Ivanka Trump, the nominee’s daughter, made a pitch during her speech Thursday night at the RNC for why women voters should support her father.

“There have always been men of all background and ethnicities on my father’s job sites. And long before it was commonplace, you also saw women,” Ivanka Trump said. “At my father’s company, there are more female than male executives. Women are paid equally for the work that we do and when a woman becomes a mother, she is supported, not shut out.” 

“As president, my father will change the labor laws that were put into place at a time when women were not a significant portion of the workforce. And he will focus on making quality child care affordable and accessible for all,” she continued before pivoting to address the gender wage gap. 

“Policies that allow women with children to thrive should not be novelties; they should be the norm. Politicians talk about wage equality, but my father has made it a practice at his company throughout his entire career.”

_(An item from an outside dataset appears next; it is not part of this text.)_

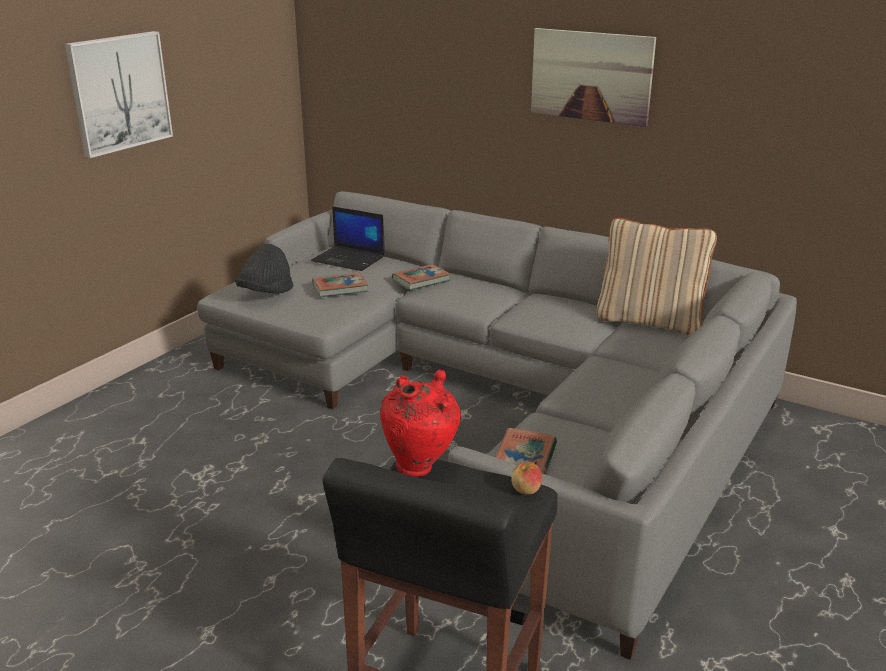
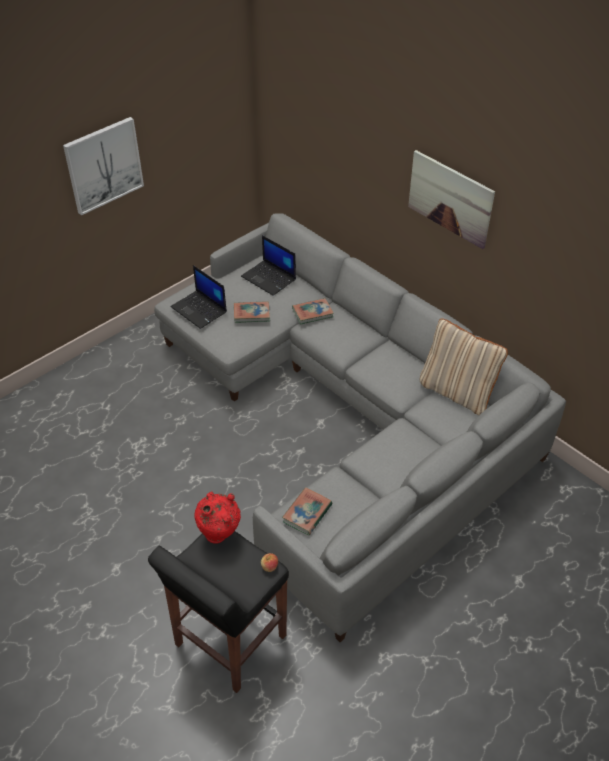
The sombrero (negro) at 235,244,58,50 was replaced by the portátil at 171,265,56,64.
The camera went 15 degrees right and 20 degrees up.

However, Trump’s stated positions on the gender wage gap, pregnancy and mothers in the workplace, and child care don’t quite add up to the picture the Trumps tried to paint at the RNC.

In 2004, Trump called pregnancy an “inconvenience” for employers. When a lawyer asked for a break during a deposition in 2011 to pump breast milk, Trump reportedly called her “disgusting.”

According to a June analysis conducted by the Boston Globe, the Trump campaign found that men who worked on Trump’s campaign “made nearly $6,100, or about 35 percent more [than women during the April payroll]. The disparity is slightly greater than the gender pay gap nationally.”

A former organizer for Trump also filed a discrimination complaint in January, alleging that she was paid less than her male counterparts.

When Trump was questioned about equal pay during a campaign stop last October, he did not outline his support for policies to address the issue. Instead, Trump suggested that, “You’re gonna make the same if you do as good a job.” Though he had previously stated that men and women who do the same job should be paid the same during an August 2015 interview on MSNBC, he also cautioned that determining whether people were doing the same jobs was “tricky.”

Trump has been all but completely silent on child care so far on the campaign trail. In contrast, Clinton released an agenda in May to address the soaring costs of child care in the United States.

Ivanka’s claims were not the only attempt that night by Trump’s inner circle to explain why women voters should turn to the Republican ticket. During an interview with MSNBC’s Chris Matthews, Manafort said that women would vote for the Republican nominee because they “can’t afford their lives anymore.”

“Many women in this country feel they can’t afford their lives, their husbands can’t afford to be paying for the family bills,” claimed Manafort. “Hillary Clinton is guilty of being part of the establishment that created that problem. They’re going to hear the message. And as they hear the message, that’s how we are going to appeal to them.”

What Else We’re Reading

Vox’s Dara Lind explained how “Trump’s RNC speech turned his white supporters’ fear into a weapon.”

Now that Mike Pence is the Republican nominee for vice president, Indiana Republicans have faced “an intense, chaotic, awkward week of brazen lobbying at the breakfast buffet, in the hallways and on the elevators” at the convention as they grapple with who will run to replace the state’s governor, according to the New York Times.

“This is a party and a power structure that feels threatened with extinction, willing to do anything for survival,” wrote Rebecca Traister on Trump and the RNC for New York Magazine. “They may not love Trump, but he is leading them precisely because he embodies their grotesque dreams of the restoration of white, patriarchal power.”

Though Trump spent much of the primary season denouncing big money in politics, while at the RNC, he courted billionaires in hopes of having them donate to supporting super PACs.

Michael Kranish reported for the Washington Post that of the 2,472 delegates at the RNC, it is estimated that only 18 were Black.

Cosmopolitan highlighted nine of the most sexist things that could be found at the convention.

Rep. Steve King (R-IA) asked, “Where are these contributions that have been made” by people of color to civilization?